Cinta kepada Allah adalah ruh ibadah. Semua penghambaan yang zhahir dan bathin berawal dari kecintaan kepada Allah Subhanahu wata'ala. Kecintaan hamba kepada Rabbnya adalah karunia dan ihsan dari Allah Subhanahu wata'ala, bukan berasal dari daya dan kekuatan hamba. Dia Subhanahu wata'ala yang memberikan kecintaan kepada hamba-Nya dan menjadikan kecintaan tertanam dalam hatinya. Kemudian, tatkala hamba mencintai-Nya dengan taufik-Nya, Allah Subhanahu wata'ala membalasnya dengan cinta yang lain. Ini adalah ihsan (perbuatan baik) yang sebenar-benarnya sebab berasal dari-Nya dan musabbab (akibat) juga dari-Nya. Bukanlah yang dimaksud dengannya sebagai mu’awadhah (balas budi). Bahwasanya yang demikian itu kecintaan dari Allah Subhanahu wata'ala kepada hamba-Nya yang bersyukur dan karena syukur mereka. Semua maslahat akhirnya berpulang kepada hamba. Mahasuci Allah yang menjadikan dan menitipkan rasa cinta di hati hamba-Nya yang beriman. Kemudian, ia senantiasa menambahkan cinta dan menguatkannya sehingga sampailah cinta tersebut di hati mereka dalam kondisi ketika semua yang disukai menjadi kecil di sisinya. Cinta itu menjadikan mereka membenci segala yang disukai, musibah terasa mudah, kesusahan melaksanakan ketaaatan terasa enak, dan semua itu membuahkan berbagai macam kemuliaan (karamah) yang mereka kehendaki. Yang tertinggi adalah cinta Allah Subhanahu wata'ala, keberuntungan mendapat ridha-Nya, dan tenang berada di dekat-Nya

Kecintaan seorang hamba kepada Rabbnya diliputi dengan dua cinta dari Rabbnya, cinta sebelumnya sehingga jadilah ia mencintai Rabbnya dengannya dan cinta sesudahnya sebagai syukur dari Allah atas cinta sehingga jadilah ia termasuk kekasih-kekasih-Nya yang ikhlas. Usaha terbesar yang diupayakan seorang hamba untuk mendapat cinta Rabbnya dan merupakan tuntutan terbesar adalah memperbanyak dzikir dan memuji-Nya, banyak bertaubat kepada-Nya, tawakkal yang kuat dan selalu mendekatkan diri kepada-Nya dengan ibadah wajib dan sunnah, serta mewujudkan keikhlasan kepada-Nya dalam setiap perkataan dan perbuatan, dan selalu mengikuti (mutaba’ah) Nabi Shallallahu 'alaihiwasallam, baik secara zhahir dan bathin Ini seperti yang difirmankan Allah Subhanahu wata'ala dalam Al-Qur'an Surat Ali Imran ayat 31:

“Katakanlah, ‘Jika kalian benar-benar mencintai Allah, ikutilah aku, niscaya Allah mencintai kalian dan mengampuni dosa-dosa kalian’.’”

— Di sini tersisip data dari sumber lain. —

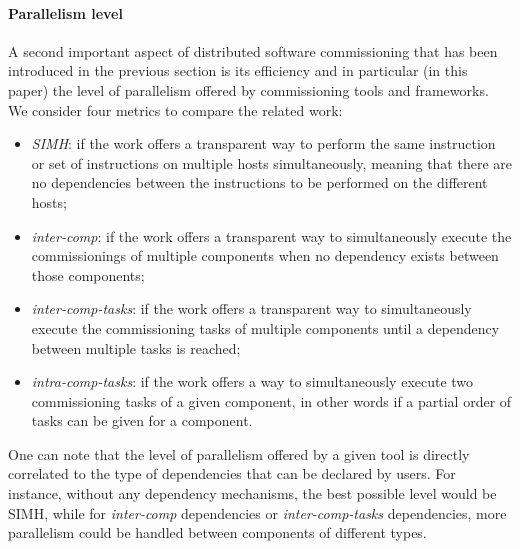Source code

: \paragraph{Parallelism level}
A second important aspect of distributed software commissioning that
has been introduced in the previous section is its efficiency and in
particular (in this paper) the level of parallelism offered by
commissioning tools and frameworks. We consider four metrics to
compare the related work:
\begin{itemize}
\item \emph{SIMH}: if the work offers a transparent way to perform the
  same instruction or set of instructions on multiple hosts
  simultaneously, meaning that there are no dependencies between the
  instructions to be performed on the different hosts;
  \item \emph{inter-comp}: if the work offers a transparent way to
    simultaneously execute the commissionings of multiple components
    when no dependency exists between those components;
  \item \emph{inter-comp-tasks}: if the work offers a transparent way to
    simultaneously execute the commissioning tasks of multiple
    components until a dependency between multiple tasks is reached;
  \item \emph{intra-comp-tasks}: if the work offers a way to simultaneously
    execute two commissioning tasks of a given component, in other
    words if a partial order of tasks can be given for a component.
\end{itemize}
One can note that the level of parallelism offered by a given tool is
directly correlated to the type of dependencies that can be declared
by users. For instance, without any dependency mechanisms, the best
possible level would be SIMH, while for \emph{inter-comp} dependencies
or \emph{inter-comp-tasks} dependencies, more parallelism could be
handled between components of different types.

Dalam ayat ini Allah menjelaskan bahwa kalau kita mengaku cinta kepada Allah, maka kita harus mengikuti Rasulullah Shallallahu ‘alaihi wa sallam Yaitu mengikuti sunnah-sunnah beliau. Tidak ada artinya sama sekali kalau seseorang mengaku-aku cinta kepada Allah akan tetapi amalannya tidak mengikuti Rasulullah, bahkan dia beramal dengan berbagai kebid’ahan, atau bahkan lebih jauh lagi terjebak dalam kesyirikan dan kekufuran. Kita memohon kepada Allah keselamatan dari kesesatan yang seperti itu.

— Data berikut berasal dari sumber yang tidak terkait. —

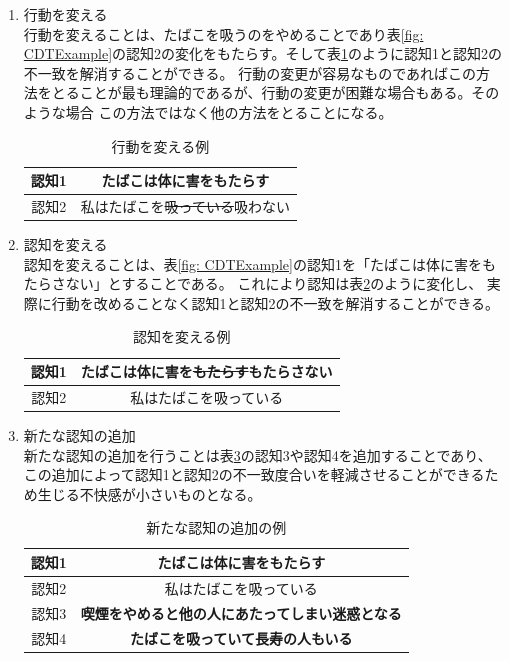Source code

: \documentclass{kuisthesis}
\begin{document}
\begin{enumerate}
  \item 行動を変える \\
  行動を変えることは、たばこを吸うのをやめることであり表\ref{fig: CDTExample}の認知2の変化をもたらす。そして表\ref{fig: ReduceDissonanceAction}のように認知1と認知2の不一致を解消することができる。
行動の変更が容易なものであればこの方法をとることが最も理論的であるが、行動の変更が困難な場合もある。そのような場合
この方法ではなく他の方法をとることになる。
  \begin{table}[H]
    \centering
    \caption{行動を変える例}
    \label{fig: ReduceDissonanceAction}
    \begin{tabular}{c|c}

        認知1 & たばこは体に害をもたらす  \\ \hline
        認知2 & 私はたばこを\sout{吸っている}吸わない \\
    \end{tabular}
\end{table}
 \item 認知を変える \\
  認知を変えることは、表\ref{fig: CDTExample}の認知1を「たばこは体に害をもたらさない」とすることである。
  これにより認知は表\ref{fig: ReduceDissonanceChange}のように変化し、
  実際に行動を改めることなく認知1と認知2の不一致を解消することができる。
  \begin{table}[H]
    \centering
    \caption{認知を変える例}
    \label{fig: ReduceDissonanceChange}
    \begin{tabular}{c|c}
        認知1 & たばこは体に害を\sout{もたらす}もたらさない  \\ \hline
        認知2 & 私はたばこを吸っている \\
    \end{tabular}
    
  \end{table}

  \item 新たな認知の追加 \\
  新たな認知の追加を行うことは表\ref{fig: CDTExample2}の認知3や認知4を追加することであり、
この追加によって認知1と認知2の不一致度合いを軽減させることができるため生じる不快感が小さいものとなる。
\begin{table}[H]
  \centering
  \caption{新たな認知の追加の例}
  \label{fig: CDTExample2}
  \begin{tabular}{c|c}

      認知1 & たばこは体に害をもたらす  \\ \hline
      認知2 & 私はたばこを吸っている \\ \hline
      認知3 & \textbf{喫煙をやめると他の人にあたってしまい迷惑となる} \\ \hline
      認知4 & \textbf{たばこを吸っていて長寿の人もいる} \\ 
  \end{tabular}


\end{table}
\end{enumerate}
\end{document}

Kita memang diperintahkan untuk mencintai Allah, akan tetapi jangan sampai hanya sekedar pengakuan belaka tanpa bukti. Bahkan yang paling penting adalah kita harus berusaha supaya Allah mencintai kita. Untuk mendapatkan kecintaan Allah tentunya kita harus mengikuti Rasulullah Shallallahu ‘alaihi wa sallam yakni mengikuti sunnah-sunnah beliau, sebagaimana disebutkan dalam ayat yang mulia ini. Mudah-mudahan kita menjadi orang-orang yang mengikuti dan menghidupkan sunnah-sunnah beliau agar menjadi orang-orang yang dicintai oleh Allah. Aamiin.

Sumber: Syarah Asma’ul Husna, Dr. Sa’id bin ‘Ali bin Wahf al-Qahthani (Penerbit Pustaka Imam Asy-Syafi’i) dan sumber lainnya.